Dr. Bruce Montgomery (51:23):
And there are quite a number of studies that are available through the VA. I think from the standpoint of, you know, for folks to be able to find the right information out there, the internet is a wonderful thing. In many regards. I think Dr. Pelman series here is probably one of the better sources. Be careful about what you find out there on the internet, because it isn’t curated and the information can be inaccurate at best. So taking advantage of your provider to help you to navigate resources, particularly with regards to research and sequencing and any other resources that they may be available may be able to make available to you is important. You may have had another specific idea in mind beyond just going to a major medical center in terms of resources.

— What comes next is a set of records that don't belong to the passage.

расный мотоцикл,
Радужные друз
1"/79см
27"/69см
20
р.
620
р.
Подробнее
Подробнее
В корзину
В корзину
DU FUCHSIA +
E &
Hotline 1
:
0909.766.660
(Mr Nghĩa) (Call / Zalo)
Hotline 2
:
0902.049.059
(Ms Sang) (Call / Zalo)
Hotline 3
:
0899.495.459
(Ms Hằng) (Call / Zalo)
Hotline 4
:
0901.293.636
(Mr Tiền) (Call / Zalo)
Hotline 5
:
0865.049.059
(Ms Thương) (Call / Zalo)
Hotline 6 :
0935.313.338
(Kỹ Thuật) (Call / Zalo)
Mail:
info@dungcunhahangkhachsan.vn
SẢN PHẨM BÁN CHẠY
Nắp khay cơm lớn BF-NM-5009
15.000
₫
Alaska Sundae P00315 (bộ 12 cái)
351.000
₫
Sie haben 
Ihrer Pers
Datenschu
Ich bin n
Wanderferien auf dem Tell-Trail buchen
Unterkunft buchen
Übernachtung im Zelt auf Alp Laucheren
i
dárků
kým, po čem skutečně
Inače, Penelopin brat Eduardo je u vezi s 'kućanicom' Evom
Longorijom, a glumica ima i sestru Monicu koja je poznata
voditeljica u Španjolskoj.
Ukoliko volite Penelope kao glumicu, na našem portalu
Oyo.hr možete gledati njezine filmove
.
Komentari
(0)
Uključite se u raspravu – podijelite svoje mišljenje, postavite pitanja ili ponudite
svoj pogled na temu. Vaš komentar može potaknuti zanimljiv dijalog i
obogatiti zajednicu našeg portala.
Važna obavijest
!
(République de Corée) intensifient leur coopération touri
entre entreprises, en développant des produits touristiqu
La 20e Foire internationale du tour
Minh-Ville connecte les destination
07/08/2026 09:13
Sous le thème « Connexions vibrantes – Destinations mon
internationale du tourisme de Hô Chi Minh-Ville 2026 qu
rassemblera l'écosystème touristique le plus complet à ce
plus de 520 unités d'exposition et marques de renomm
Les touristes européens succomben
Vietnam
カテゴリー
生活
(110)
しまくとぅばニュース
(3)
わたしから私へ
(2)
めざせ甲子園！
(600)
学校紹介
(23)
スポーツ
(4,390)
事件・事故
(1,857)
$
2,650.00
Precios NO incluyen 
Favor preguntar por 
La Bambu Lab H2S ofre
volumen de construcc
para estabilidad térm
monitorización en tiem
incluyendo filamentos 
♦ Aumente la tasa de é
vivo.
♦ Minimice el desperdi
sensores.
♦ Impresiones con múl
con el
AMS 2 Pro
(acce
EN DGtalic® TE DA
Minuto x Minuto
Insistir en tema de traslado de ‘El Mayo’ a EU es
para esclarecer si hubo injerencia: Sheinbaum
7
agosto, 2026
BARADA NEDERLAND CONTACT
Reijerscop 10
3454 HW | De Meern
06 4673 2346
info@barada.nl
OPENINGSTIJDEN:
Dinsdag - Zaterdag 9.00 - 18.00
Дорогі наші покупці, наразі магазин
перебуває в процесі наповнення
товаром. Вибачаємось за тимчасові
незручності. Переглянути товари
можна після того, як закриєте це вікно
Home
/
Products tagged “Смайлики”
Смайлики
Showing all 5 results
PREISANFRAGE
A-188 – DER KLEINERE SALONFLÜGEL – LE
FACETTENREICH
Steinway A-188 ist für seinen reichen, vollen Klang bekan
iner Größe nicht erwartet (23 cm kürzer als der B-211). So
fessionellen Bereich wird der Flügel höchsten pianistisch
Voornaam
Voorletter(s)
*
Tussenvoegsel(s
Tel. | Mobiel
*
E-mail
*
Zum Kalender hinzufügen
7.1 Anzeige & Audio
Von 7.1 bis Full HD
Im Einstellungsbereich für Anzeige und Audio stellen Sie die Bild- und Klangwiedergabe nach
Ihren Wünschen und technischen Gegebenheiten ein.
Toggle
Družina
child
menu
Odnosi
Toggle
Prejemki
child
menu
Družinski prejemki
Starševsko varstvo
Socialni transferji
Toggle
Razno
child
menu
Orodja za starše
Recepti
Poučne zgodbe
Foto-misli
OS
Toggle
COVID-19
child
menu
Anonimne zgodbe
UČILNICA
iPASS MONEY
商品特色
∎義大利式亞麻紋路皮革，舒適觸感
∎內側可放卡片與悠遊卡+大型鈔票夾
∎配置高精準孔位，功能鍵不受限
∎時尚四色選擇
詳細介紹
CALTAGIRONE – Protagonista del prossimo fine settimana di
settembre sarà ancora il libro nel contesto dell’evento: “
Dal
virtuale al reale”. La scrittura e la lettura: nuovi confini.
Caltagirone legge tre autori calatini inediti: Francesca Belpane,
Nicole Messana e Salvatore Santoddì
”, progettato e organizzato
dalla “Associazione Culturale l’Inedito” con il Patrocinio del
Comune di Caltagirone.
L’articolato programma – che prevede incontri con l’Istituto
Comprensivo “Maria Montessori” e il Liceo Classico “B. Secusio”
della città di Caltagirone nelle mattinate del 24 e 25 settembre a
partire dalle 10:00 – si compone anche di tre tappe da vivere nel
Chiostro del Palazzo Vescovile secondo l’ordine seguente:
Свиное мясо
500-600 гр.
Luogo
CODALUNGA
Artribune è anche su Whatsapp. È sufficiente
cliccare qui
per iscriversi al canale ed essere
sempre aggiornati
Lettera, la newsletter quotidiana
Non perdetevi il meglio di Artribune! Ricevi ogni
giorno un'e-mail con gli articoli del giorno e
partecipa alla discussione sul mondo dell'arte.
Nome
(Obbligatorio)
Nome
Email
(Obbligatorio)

Dr. Richard Pelman (52:16):
Well, the internet, like you said, has opened up a host of opportunities and some people take advantage of people with what they’re trying to sell. So again, I think using your provider to help you find legitimate pathways through the internet and, you know, the American Cancer Society, there are many of the NIH resources that you can find regarding your particular tumor. So in wrapping up, I’d like to always leave on a positive note while cancer is always scary. I can tell you personally that from where I started in medicine, beginning of a career to the end, it is a galactic difference. We have made huge strides
Dr. Bruce Montgomery (53:02):
Night and day, for sure, just in time. You and I have been in the field, you know, from 2004 to now, we went from having just hormone therapy to many, many different agents for prostate cancer and hundreds of agents for other malignancies, which are all improving outcomes for people. So more work is being done every day. I have a great deal of optimism just as you do that, now we’re going to get to the ultimate situation where we’re all out of business, which I wouldn’t be too sorry about.
Dr. Richard Pelman (53:32):
Well, Dr. Montgomery, I thank you. This has been just a packed informational session. So Dr. Montgomery, again, thank you so much, enlightening us regarding the advances in precision oncology.
Dr. Bruce Montgomery (53:48):
Thanks for all you’re doing to help folks to understand their risks, their health and their options. So thanks for all you’re doing. It was my privilege.